Learning to Watch Our Language

Outside Bukavu, Zaire – We went down to the springs the next morning and the boys weren’t kidding – it was a large stream flowing through the jungle, only it was warm and the air was filled with steam from the river. Stef, Mike and Tina splashed around the water a bit before we went back to the truck to leave. We pulled into the city of Bukavu around noon, just in time to change money on the black market and do the food shopping for the next few days. Couldn’t stop for more than an hour or so because we were flying like bats out of hell to get to Goma to see the gorillas. Our courier kept the tour going at a break-neck speed just so we could keep up with the itinerary.
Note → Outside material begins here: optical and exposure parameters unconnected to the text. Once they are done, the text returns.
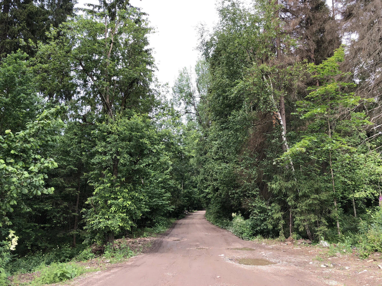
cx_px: 191
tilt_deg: +12.8
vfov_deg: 49.7
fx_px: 309
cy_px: 143
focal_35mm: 28
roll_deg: -0.3
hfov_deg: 63.4
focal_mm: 4
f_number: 1.8
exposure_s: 1/287
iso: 20
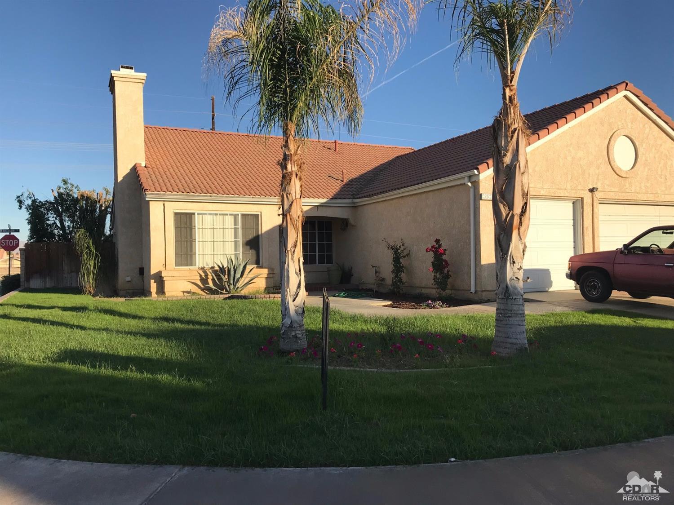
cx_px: 337
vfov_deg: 49.7
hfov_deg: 63.5
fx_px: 545
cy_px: 252
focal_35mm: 28
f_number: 1.8
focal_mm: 3.99
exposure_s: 1/1953
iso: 20
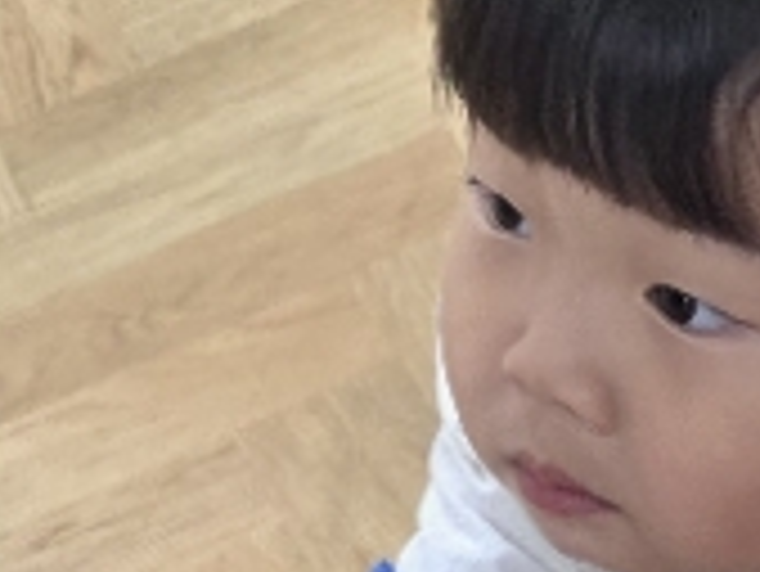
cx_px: 1614
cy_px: 1293
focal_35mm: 174
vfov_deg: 8.0
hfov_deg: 10.3
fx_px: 3823
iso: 250
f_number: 1.7
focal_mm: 6.3
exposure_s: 1/120
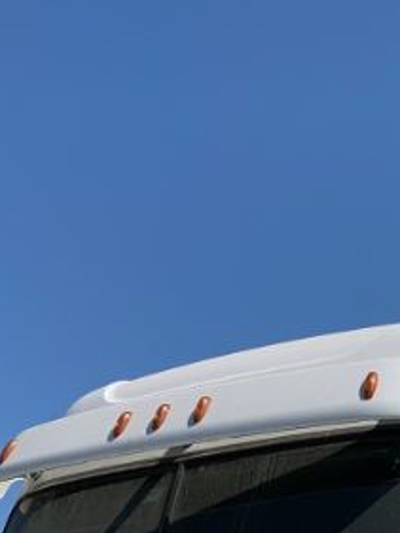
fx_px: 1216
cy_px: 800
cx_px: 281
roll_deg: +2.2
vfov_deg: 20.9
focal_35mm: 79
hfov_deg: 18.6
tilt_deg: +0.0
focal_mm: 4.25
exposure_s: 1/4274
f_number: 1.8
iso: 25
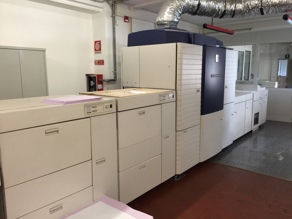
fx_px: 245
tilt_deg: -7.9
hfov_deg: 61.7
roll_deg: -0.2
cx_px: 146
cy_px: 110
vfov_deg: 48.2
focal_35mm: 29
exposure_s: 1/17
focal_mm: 4.15
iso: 50
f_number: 2.2
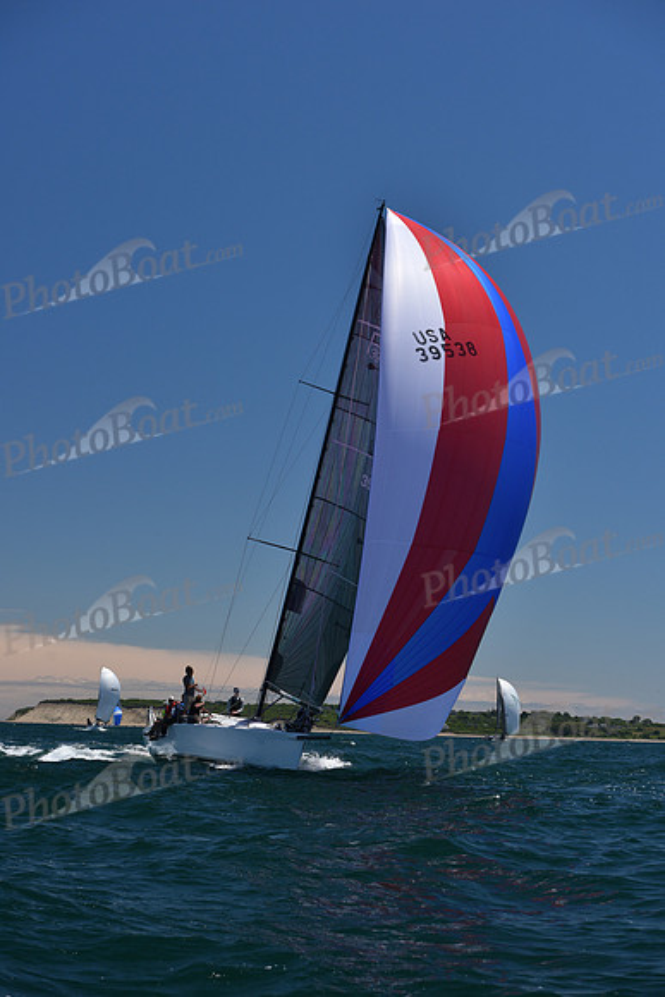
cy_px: 498
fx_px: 1938
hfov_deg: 19.5
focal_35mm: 70
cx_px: 332
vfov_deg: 28.8
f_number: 7.1
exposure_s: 1/800
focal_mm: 70
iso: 250
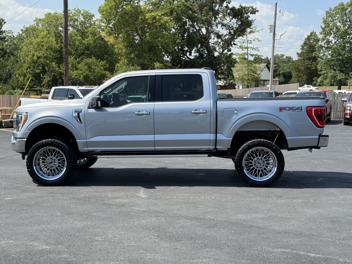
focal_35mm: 48
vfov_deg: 30.3
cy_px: 132
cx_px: 176
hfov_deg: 39.7
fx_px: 488
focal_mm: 6.76
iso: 80
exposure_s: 1/2762
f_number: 1.78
We went to Kahuzi-Buega National Park before leaving for Goma, and that was so we could pay five dollars to go see what our courier thought was a pygmy village. Since we had an incompetent courier who couldn’t lead a group of people out of a paper bag this pygmy village turned out to be a bunch of tea plantation workers who happened to grow dope as well. Dope trees abound, more than I’ve ever seen in my life, but not worth any money to see, let alone five dollars. It sucked and was a total rip off – all thanks to an incompetent courier.

We headed out of Kahuzi-Buega, slowly on the unpaved roads through many a village towards Goma. Zairian children think it’s great fun to pick up rocks or other items and pretend to throw them at the truck. It got to the point where Jim has a few rocks on his lap to throw back if need be. The only other thing Zairian children know how to do is stick their hands out like beggars and scream, “Donnez moi une Bic.” (meaning Bic pen.) Everyone on the truck was so sick of hearing these kids scream “donnez-moi” that when entering a new village, before the barrage of donnez-mois could be screamed by the kids, we’d all lean out of the truck and scream it at them first. That confused the locals a little bit, but not enough to keep them quite.

Speaking of thing we used to do on the truck – there’s Raewyn, one of the Kiwi girls. Raewyn would always sit on one of the outside seats and would proceed to wave like crazy at any and all locals within her range of peripheral vision. I sat there and watched her for a while and figured out that she thought she was the Queen of England spreading goodwill and homeliness and that every local she waved at should wave back. If the locals didn’t wave back she’d lean out of the truck wildly waving her hands harder while screaming “Jambo” – welcome in Swahili in an attempt to get a response. Amusing to watch her, but even more amusing to see the expressions on the locals’ faces. The way the locals looked at Raewyn made me think that they were thinking, “Who’s the silly bitch hanging out of a blue mzungu truck screamin ‘Welcome’?” Remember I mentioned the Zairian boys throwing rocks? If I were a native and I saw Raewyn acting the way she was I’d throw rocks too – I don’t blame them.

We drove all day, finally reaching the shores of Lake Kivu where we camped in a school yard for the night. That evening Brenda, Rich Tom (the plumber) and I were standing around the fire talking to one of the teachers when tom made a major faux pas. Tom wasn’t that clued in as to the ramifications which can occur if you bag on the ruling dictator while talking to the locals (who could always be the police). He and the school teacher were talking away when the teacher asked Tom if he knew about Zaire’s president. Tom’s response was, “What, that he sucks?” Rich, Brenda and I all heard that and immediately all of us started screaming NO! NO! NO! NO! The school teacher saw our reaction and said he didn’t like the president either. It was only after Tom saw our reaction to his comment that he watched what he said to the locals. Tom is a dim bulb, but he is amusing to be around – just to hear what the next outrageous statement to come out of his mouth is going to be.